Unofficial / independent tool. This Actor is not affiliated with, authorized, sponsored, or endorsed by Xiaohongshu. It retrieves publicly available data through a third-party API. You are responsible for using the output in compliance with Xiaohongshu's terms and all applicable laws.
What this Actor does
This Actor focuses on one job: fetch top-level comments for one or more xiaohongshu notes by note id on xiaohongshu.com. This Actor prices each delivered comment directly instead of hiding an extra paid API call inside a general note-search run.
- Fetches the current top-level comment page for each note ID.
- Returns comment text and author identity.
- Includes likes, publication time, IP location and reply count.

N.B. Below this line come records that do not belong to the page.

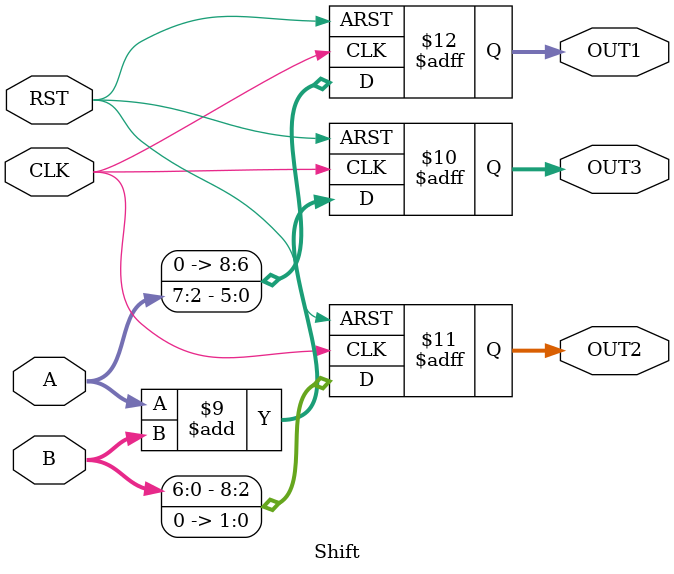
<source format=v>
module Shift #(
    parameter WIDTH = 8
) 
(
    input               CLK,
    input   wire        RST,
    input        [WIDTH-1:0]  A, 
    input        [WIDTH-1:0]  B,
    output reg [WIDTH:0]      OUT1,
    output reg [WIDTH:0]      OUT2,
    output reg [WIDTH:0]      OUT3
 
);
  
always @(posedge CLK or negedge RST)
begin
    if(!RST) begin
        OUT1 <= 'b0;
    end
    else begin
        OUT1 <= A>>2;
    end
end
always @(posedge CLK or negedge RST)
begin
    if(!RST) begin
        OUT2 <= 'b0;
    end
    else begin

        OUT2 <= B<<2;


    end
end
always @(posedge CLK or negedge RST)
begin
    if(!RST) begin
        OUT3 <= 'b0;


    end
    else begin

        OUT3 <= A+B;

    end
end


endmodule
</source>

- Links every comment back to its parent Xiaohongshu note.
Input
| Field | Type | Description |
|---|---|---|
noteIds | array | Note IDs from Xiaohongshu URLs or search output. Returns the current top-level comment page for each note. |
maxItems | integer | Maximum records to return (caps your spend). |
proxyConfiguration | object | Optional Apify Proxy settings. |
Example input
{"noteIds": ["69d8ab67000000022200b884"],"maxItems": 10}
Output
The Actor returns one dataset item per comment. Each item is a flat, analysis-ready JSON record. Example of a real returned item:
{"commentId": "comment-sample-1","noteId": "69d8ab67000000022200b884","content": "这个防晒会搓泥吗?","author": "小夏","authorId": "user-sample-1","likeCount": 18,"publishedAt": 1783728600,"ipLocation": "广东","subCommentCount": 3,"id": "comment-sample-1","url": "https://www.xiaohongshu.com/explore/69d8ab67000000022200b884","source": "xiaohongshu-comments"}
Output fields
| Field | Description |
|---|---|
commentId | Comment ID |
noteId | Parent note ID |
content | Comment text |
author | Comment author |
authorId | Comment author user ID |
likeCount | Comment like count |
publishedAt | Comment timestamp |
ipLocation | Comment IP location when available |
subCommentCount | Reply count |
url | Canonical link to the item on the source site |
id | Stable identifier for the item (when available) |
source | Which list / query the item came from |
How it works
- Direct API, no browser. Data is fetched over HTTP — no headless browser, no login, no cookies to manage.
- Honest failure. Transient upstream blocks (rate limits, edge protection) are retried with exponential backoff. If the source stays unavailable, the run fails loudly instead of returning a misleading empty dataset.
- De-duplicated. Items are de-duplicated by their identifier within a run.
- Pay per result. Each delivered row charges one
resultevent ($0.002);maxItemsis a hard cap on both volume and spend.
Use cases
- Analyze customer language and sentiment under product notes.
- Collect objections and questions for market research.
- Monitor discussion around campaigns or competitor posts.
- Feed comment evidence into social-listening agents.
Integration
Run it from the Apify Console, on a schedule, or call it programmatically via the Apify API, the JavaScript / Python clients, or MCP. Output can be exported as JSON, CSV, or Excel, or pushed to your own storage.
FAQ
Do I need a Xiaohongshu account, cookies, or to log in? No. The Actor only reads publicly available data.
How am I billed? $0.002 per returned item; maxItems caps the total.
Can I schedule it or call it from my own code? Yes — use Apify Schedules, the REST API, the official clients, or MCP.
Is this an official Xiaohongshu product? No. It is an independent tool and is not affiliated with Xiaohongshu.